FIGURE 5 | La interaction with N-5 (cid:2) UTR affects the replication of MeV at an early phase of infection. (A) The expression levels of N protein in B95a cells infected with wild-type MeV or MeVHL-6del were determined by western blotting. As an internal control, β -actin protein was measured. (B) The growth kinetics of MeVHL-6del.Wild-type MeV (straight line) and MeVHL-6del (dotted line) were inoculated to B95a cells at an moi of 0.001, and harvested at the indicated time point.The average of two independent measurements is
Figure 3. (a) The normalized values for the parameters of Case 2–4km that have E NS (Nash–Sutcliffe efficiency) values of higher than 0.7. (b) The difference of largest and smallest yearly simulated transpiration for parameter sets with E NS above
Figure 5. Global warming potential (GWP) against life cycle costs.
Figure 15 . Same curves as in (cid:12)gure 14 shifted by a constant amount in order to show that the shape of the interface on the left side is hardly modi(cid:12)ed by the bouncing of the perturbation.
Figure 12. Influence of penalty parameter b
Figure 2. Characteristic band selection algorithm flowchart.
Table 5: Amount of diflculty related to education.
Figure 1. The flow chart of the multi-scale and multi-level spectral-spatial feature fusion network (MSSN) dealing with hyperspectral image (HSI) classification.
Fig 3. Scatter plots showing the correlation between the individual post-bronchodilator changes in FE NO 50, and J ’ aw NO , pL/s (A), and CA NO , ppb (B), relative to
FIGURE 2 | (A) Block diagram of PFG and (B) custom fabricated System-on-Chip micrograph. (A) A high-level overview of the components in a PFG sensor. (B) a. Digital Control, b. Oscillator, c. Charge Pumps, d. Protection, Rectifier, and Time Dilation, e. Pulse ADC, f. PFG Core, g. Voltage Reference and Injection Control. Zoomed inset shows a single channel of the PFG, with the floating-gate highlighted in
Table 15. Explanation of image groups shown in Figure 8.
====================
• Required work: Whenever a line of the data includes the word "Table", show that line in full.

• Answer:
Table 5: Amount of diflculty related to education.
Table 15. Explanation of image groups shown in Figure 8.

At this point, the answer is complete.